Collected data
------------

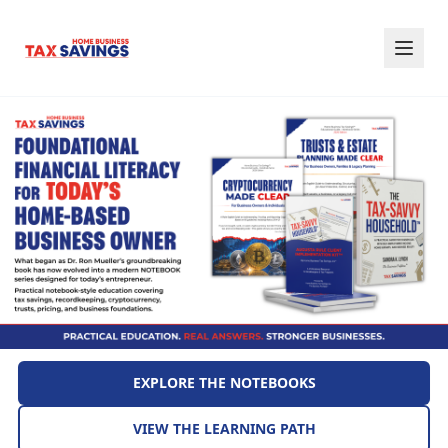
EXPLORE THE NOTEBOOKS
VIEW THE LEARNING PATH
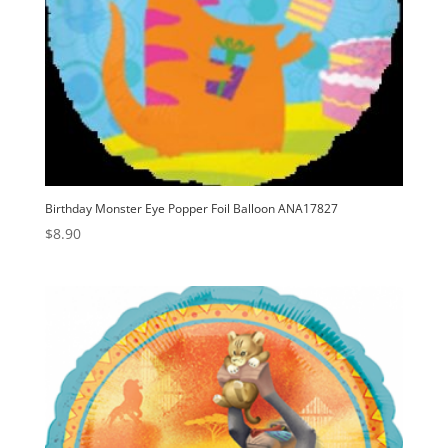
Birthday Monster Eye Popper Foil Balloon ANA17827
$
8.90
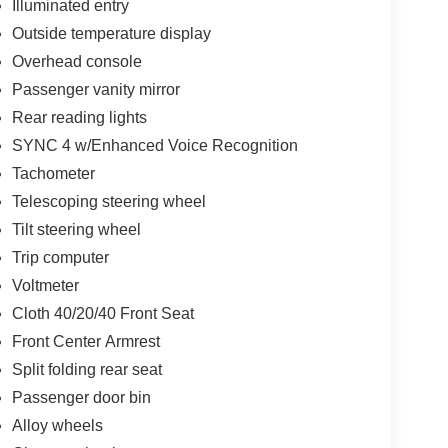
Illuminated entry
Outside temperature display
Overhead console
Passenger vanity mirror
Rear reading lights
SYNC 4 w/Enhanced Voice Recognition
Tachometer
Telescoping steering wheel
Tilt steering wheel
Trip computer
Voltmeter
Cloth 40/20/40 Front Seat
Front Center Armrest
Split folding rear seat
Passenger door bin
Alloy wheels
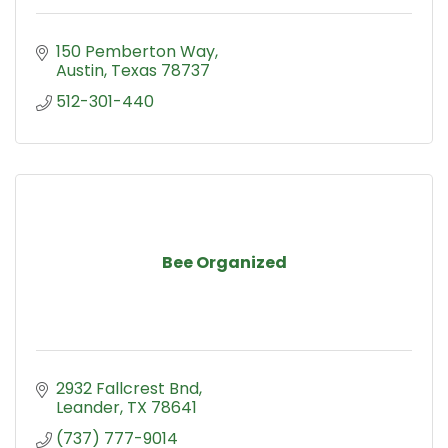
150 Pemberton Way
Austin
Texas
78737
512-301-440
Bee Organized
2932 Fallcrest Bnd
Leander
TX
78641
(737) 777-9014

------------

## Activity
The records above, minus their pictures, are to be returned word for word.

## Task solution
EXPLORE THE NOTEBOOKS
VIEW THE LEARNING PATH
Birthday Monster Eye Popper Foil Balloon ANA17827
$
8.90
Illuminated entry
Outside temperature display
Overhead console
Passenger vanity mirror
Rear reading lights
SYNC 4 w/Enhanced Voice Recognition
Tachometer
Telescoping steering wheel
Tilt steering wheel
Trip computer
Voltmeter
Cloth 40/20/40 Front Seat
Front Center Armrest
Split folding rear seat
Passenger door bin
Alloy wheels
150 Pemberton Way
Austin
Texas
78737
512-301-440
Bee Organized
2932 Fallcrest Bnd
Leander
TX
78641
(737) 777-9014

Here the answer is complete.